On 11/25/2011 11:06 AM, Kevin A. McGrail wrote:
On 11/25/2011 12:23 AM, Alex wrote:
Some time ago we created the following rule on this list to identify
mail with less than 200 characters in the body:
uri __HAS_HTTP_URI m~^https?://~
rawbody __KB_RAWBODY_200 /^.{0,200}$/s
meta LOC_SHORT (__HAS_HTTP_URI&& __KB_RAWBODY_200)
score LOC_SHORT 0.6
describe LOC_SHORT Has URI and short body
I'm finding that it's hitting on mail that is much larger than 200
characters and I don't understand why. Is it only the text/plain
component of the body? Here's an example:
http://pastebin.com/raw.php?i=XNHjxfTz
I see the same issue on trunk and 3.3.2. Playing with code now since
I see this type of crap spam a lot as well.

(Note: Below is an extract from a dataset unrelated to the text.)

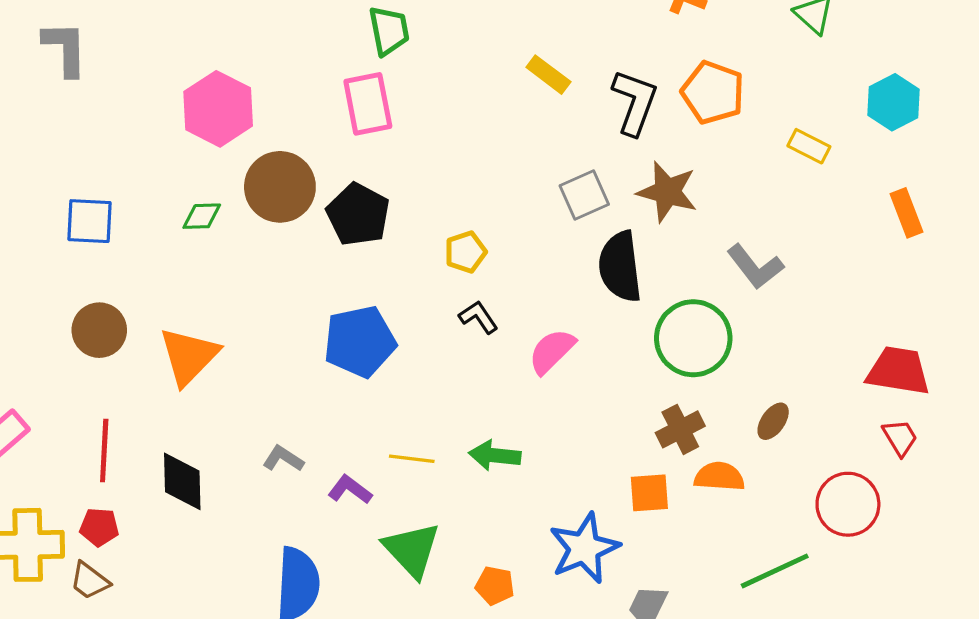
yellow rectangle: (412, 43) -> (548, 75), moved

It was a brilliantly simple idea but this concept won't work if I am
looking at things correctly. The loop for the pattern test appears to
test line by line. So if a single line is less than 200 chars, you are
hitting the rule.
I think you need to look at build on some of the LENGTH rules in
20_html_tests.cf. But it's possibly an eval plugin change is needed.
Regards,
KAM